- **WHAT YOU NEED TO DO**
All of the listing is to be written out word for word, with the pictures left out.

++++ GIVEN DATA ++++

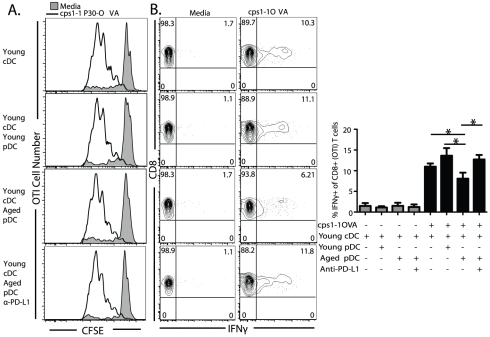
PD-L1 mediated suppression of effector function not expansion of antigen specific T cells by aged mouse pDC.Sorted young cDC with or without young or aged mouse pDC were stimulated with RHΔcps1-1P30-OVA transgenic tachyzoites for 12 hours in presence or absence of anti-PD-L1 (30 µg/ml). For proliferation, 2×104 CFSE labeled CD8+ OTI T cells and 5×105 CD45.1 TCRb purified T cells were added to the cultures and 72 hours later OTI cells were analyzed for (A) CFSE dilution shown by histogram. To assess effector function, 2×103 CD8+ OTI T cells and 5×105 CD45.1 TCRb purified T cells were added to the cultures and after 3 days restimulated with freshly isolated CD45.1 splenocytes and 1 µg/ml SIINFEKL peptide for 5 hours then intracellularly stained for IFNG. (B) Contour plots show OTI IFNg production and frequencies. (B) Bar graph shows mean ± SD of percent of IFNg+ OTI T cells. * denotes significance with p<0.05 by 1 way ANOVA and Bonferroni's multiple comparison test. Data is representative of one experiment repeated independently twice in quadruplicate.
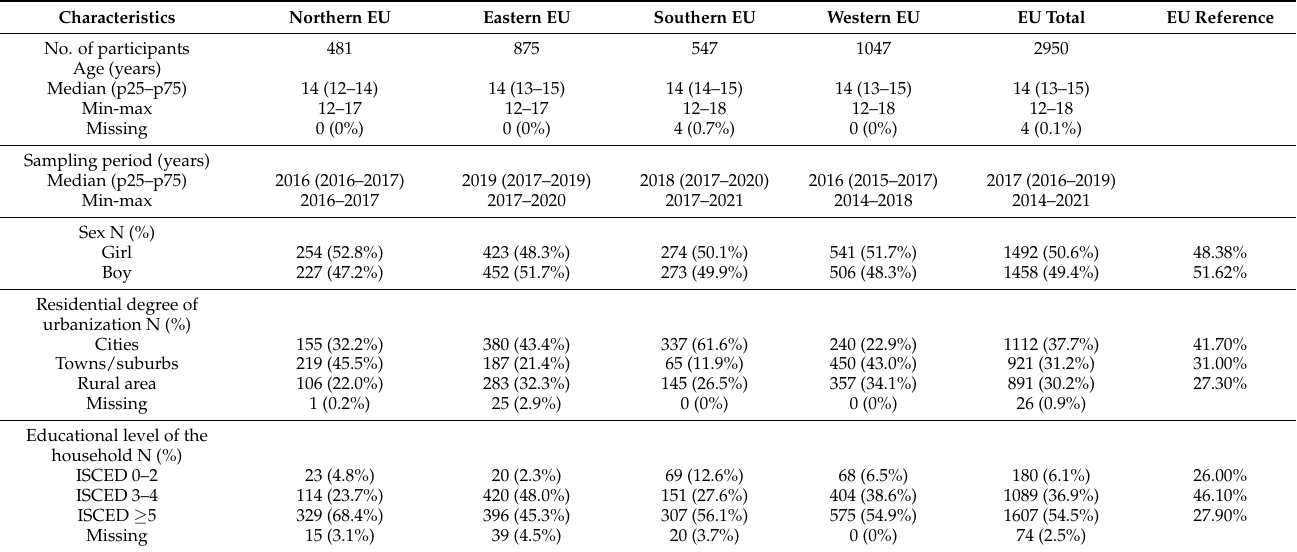
Table 3. Characteristics of sampled population teenagers by European region and in total.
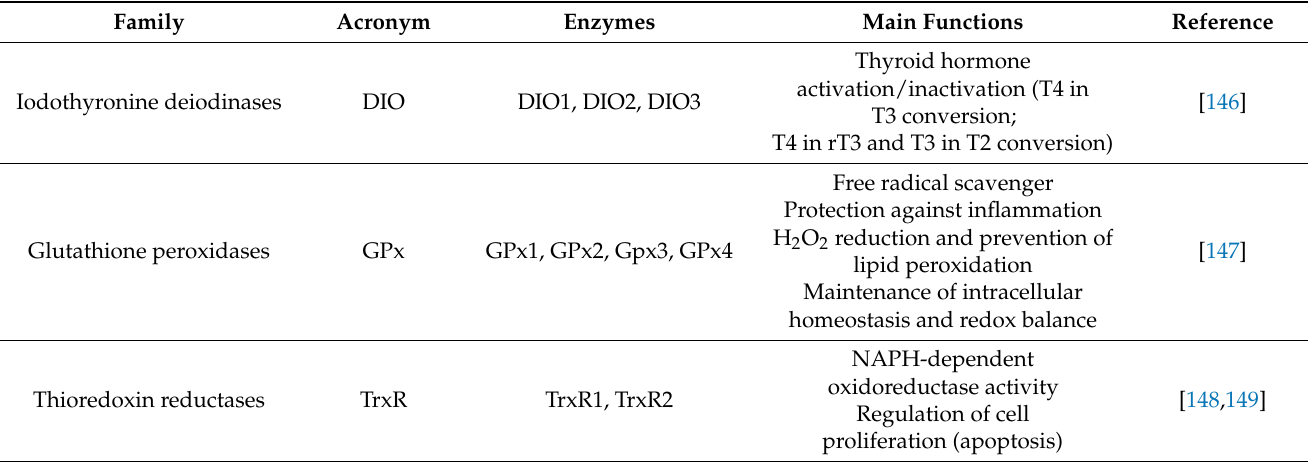
Table 3. Key selenoproteins relevant for thyroid pathophysiology.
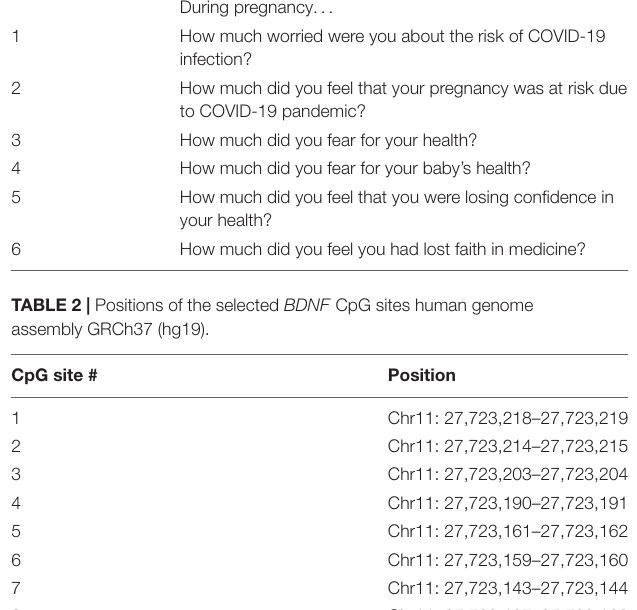
TABLE 1 | Pandemic-related stress questionnaire. Pandemic-related stress (Response: 5-point Likert scale) During pregnancy ...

++++

- **ANSWER TO THIS EXERCISE**
PD-L1 mediated suppression of effector function not expansion of antigen specific T cells by aged mouse pDC.Sorted young cDC with or without young or aged mouse pDC were stimulated with RHΔcps1-1P30-OVA transgenic tachyzoites for 12 hours in presence or absence of anti-PD-L1 (30 µg/ml). For proliferation, 2×104 CFSE labeled CD8+ OTI T cells and 5×105 CD45.1 TCRb purified T cells were added to the cultures and 72 hours later OTI cells were analyzed for (A) CFSE dilution shown by histogram. To assess effector function, 2×103 CD8+ OTI T cells and 5×105 CD45.1 TCRb purified T cells were added to the cultures and after 3 days restimulated with freshly isolated CD45.1 splenocytes and 1 µg/ml SIINFEKL peptide for 5 hours then intracellularly stained for IFNG. (B) Contour plots show OTI IFNg production and frequencies. (B) Bar graph shows mean ± SD of percent of IFNg+ OTI T cells. * denotes significance with p<0.05 by 1 way ANOVA and Bonferroni's multiple comparison test. Data is representative of one experiment repeated independently twice in quadruplicate.
Table 3. Characteristics of sampled population teenagers by European region and in total.
Table 3. Key selenoproteins relevant for thyroid pathophysiology.
TABLE 1 | Pandemic-related stress questionnaire. Pandemic-related stress (Response: 5-point Likert scale) During pregnancy ...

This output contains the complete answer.